The next meeting of formators would be asked to reflect about a common Internal Seminary program in Africa and Madagascar that each province would follow in its own formation program. Moreover, they were committed to support the partial initiatives taking place (or which might take place) in this domain and intended, for example, to exchange formators and students among the provinces. Ongoing formation was also taken into consideration. Several confreres desired a structure like CIF, but more modest, for Africa and Madagascar.
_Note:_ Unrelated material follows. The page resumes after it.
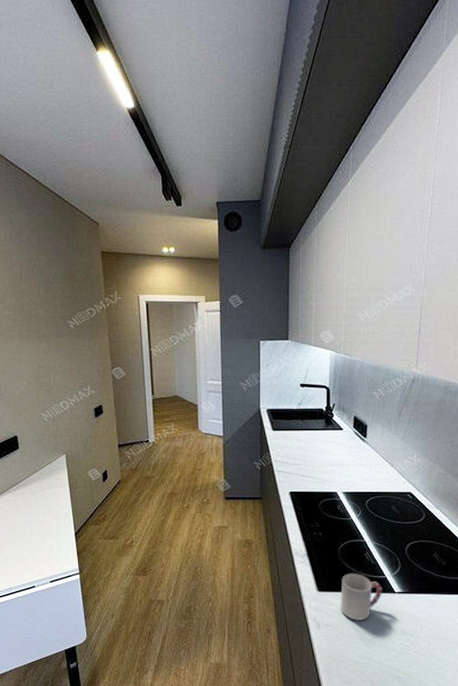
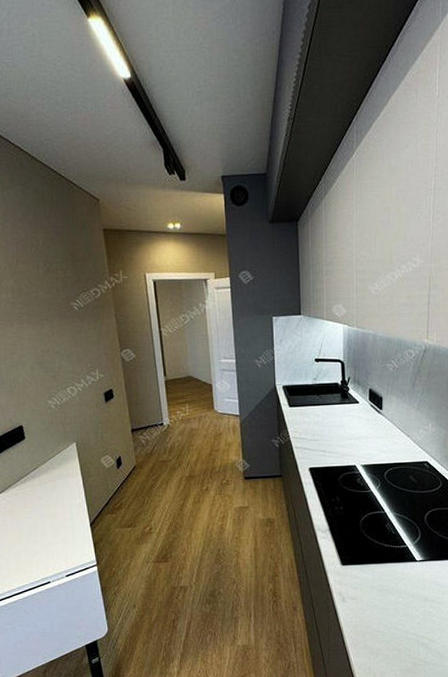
cup: present [340,573,383,621] -> none [364,545,405,592]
The Visitors also discussed their experiences of developing collaboration among provinces. At the same time they wished to see these experiences multiply and intensify. Finally, they reconsidered the executive council of COVIAM, offering the presidency to Fr. Urban Osuji and the vice-presidency to Fr. Girmay Abraha.
During this assembly, we were given the opportunity to try to draw up a balance sheet of the last ten years. If I can give my own point of view, I think that even if the objectives of COVIAM are still far from being reached, we have made some progress. Contacts among the Vincentians of Africa and Madagascar are increasing. Visitors and formators meet regularly and, therefore, we know each other much better than at the beginning of the 1990s. The Province of Congo would propose, during this assembly, other meetings of interest to Vincentians who work with the Vincentian Family. The initiatives of collaboration continue to develop. Some are already being accomplished, others should be established in the near future, and still others are being studied. The more frequent use of Internet and e-mail even in Africa will facilitate, in the days to come, news exchange and will bring us closer to one another. Although the attempts to establish an inter-African theologate or a common Internal Seminary for all the provinces have not been realized, I am convinced that we will not give up. On the contrary, we should go on thinking together. Perhaps we shall set a structure for Vincentian formators like CIF, an idea already suggested during the last General Assembly in 1998, and which our province intends to consider again under the supervision of Visitors, Vice-Visitors and Regional Superiors present here.
* This conference was given in Enugu (Nigeria), at a meeting of COVIAM (2-6 May 2000), by Fr. Janusz Zwolinski, at that time, Visitor of Congo and president of COVIAM. The current president of this Conference of Visitors is Fr. Dominique Iyolo, Visitor of Congo. Those interested in reading information about COVIAM since 2000 can consult editions of Nuntia: March 2002, July-August 2001, June 2001, July-August 2000, May 2000.